>>>

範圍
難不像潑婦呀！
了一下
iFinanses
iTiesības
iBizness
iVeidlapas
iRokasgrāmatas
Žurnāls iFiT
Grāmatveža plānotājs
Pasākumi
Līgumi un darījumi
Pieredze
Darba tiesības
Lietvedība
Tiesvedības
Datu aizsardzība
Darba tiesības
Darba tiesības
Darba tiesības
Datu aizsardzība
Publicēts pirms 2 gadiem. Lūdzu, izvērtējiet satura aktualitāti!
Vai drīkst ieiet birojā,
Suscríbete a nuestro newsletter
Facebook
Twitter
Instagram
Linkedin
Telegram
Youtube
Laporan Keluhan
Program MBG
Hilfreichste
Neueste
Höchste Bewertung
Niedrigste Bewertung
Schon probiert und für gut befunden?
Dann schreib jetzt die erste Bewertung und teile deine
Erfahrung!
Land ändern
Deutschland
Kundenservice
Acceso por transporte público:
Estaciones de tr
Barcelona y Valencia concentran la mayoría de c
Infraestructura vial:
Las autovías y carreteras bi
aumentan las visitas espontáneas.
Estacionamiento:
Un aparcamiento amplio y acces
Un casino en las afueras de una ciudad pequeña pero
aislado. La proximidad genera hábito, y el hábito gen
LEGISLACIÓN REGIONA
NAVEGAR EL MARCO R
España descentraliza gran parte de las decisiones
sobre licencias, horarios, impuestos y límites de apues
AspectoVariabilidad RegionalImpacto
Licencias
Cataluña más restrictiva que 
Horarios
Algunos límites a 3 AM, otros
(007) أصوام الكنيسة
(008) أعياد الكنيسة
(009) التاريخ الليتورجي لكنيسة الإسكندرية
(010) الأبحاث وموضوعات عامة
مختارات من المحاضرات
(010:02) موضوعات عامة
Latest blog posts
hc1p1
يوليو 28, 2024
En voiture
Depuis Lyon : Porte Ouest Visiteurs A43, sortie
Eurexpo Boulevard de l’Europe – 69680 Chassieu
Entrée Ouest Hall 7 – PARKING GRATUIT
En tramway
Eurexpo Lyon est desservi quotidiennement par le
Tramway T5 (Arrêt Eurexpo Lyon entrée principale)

<<<

更新以上全部记录的各行：把每一处“Darba tiesības”改为“Darba drošība”，其余文字一律不动。

範圍
難不像潑婦呀！
了一下
iFinanses
iTiesības
iBizness
iVeidlapas
iRokasgrāmatas
Žurnāls iFiT
Grāmatveža plānotājs
Pasākumi
Līgumi un darījumi
Pieredze
Darba drošība
Lietvedība
Tiesvedības
Datu aizsardzība
Darba drošība
Darba drošība
Darba drošība
Datu aizsardzība
Publicēts pirms 2 gadiem. Lūdzu, izvērtējiet satura aktualitāti!
Vai drīkst ieiet birojā,
Suscríbete a nuestro newsletter
Facebook
Twitter
Instagram
Linkedin
Telegram
Youtube
Laporan Keluhan
Program MBG
Hilfreichste
Neueste
Höchste Bewertung
Niedrigste Bewertung
Schon probiert und für gut befunden?
Dann schreib jetzt die erste Bewertung und teile deine
Erfahrung!
Land ändern
Deutschland
Kundenservice
Acceso por transporte público:
Estaciones de tr
Barcelona y Valencia concentran la mayoría de c
Infraestructura vial:
Las autovías y carreteras bi
aumentan las visitas espontáneas.
Estacionamiento:
Un aparcamiento amplio y acces
Un casino en las afueras de una ciudad pequeña pero
aislado. La proximidad genera hábito, y el hábito gen
LEGISLACIÓN REGIONA
NAVEGAR EL MARCO R
España descentraliza gran parte de las decisiones
sobre licencias, horarios, impuestos y límites de apues
AspectoVariabilidad RegionalImpacto
Licencias
Cataluña más restrictiva que 
Horarios
Algunos límites a 3 AM, otros
(007) أصوام الكنيسة
(008) أعياد الكنيسة
(009) التاريخ الليتورجي لكنيسة الإسكندرية
(010) الأبحاث وموضوعات عامة
مختارات من المحاضرات
(010:02) موضوعات عامة
Latest blog posts
hc1p1
يوليو 28, 2024
En voiture
Depuis Lyon : Porte Ouest Visiteurs A43, sortie
Eurexpo Boulevard de l’Europe – 69680 Chassieu
Entrée Ouest Hall 7 – PARKING GRATUIT
En tramway
Eurexpo Lyon est desservi quotidiennement par le
Tramway T5 (Arrêt Eurexpo Lyon entrée principale)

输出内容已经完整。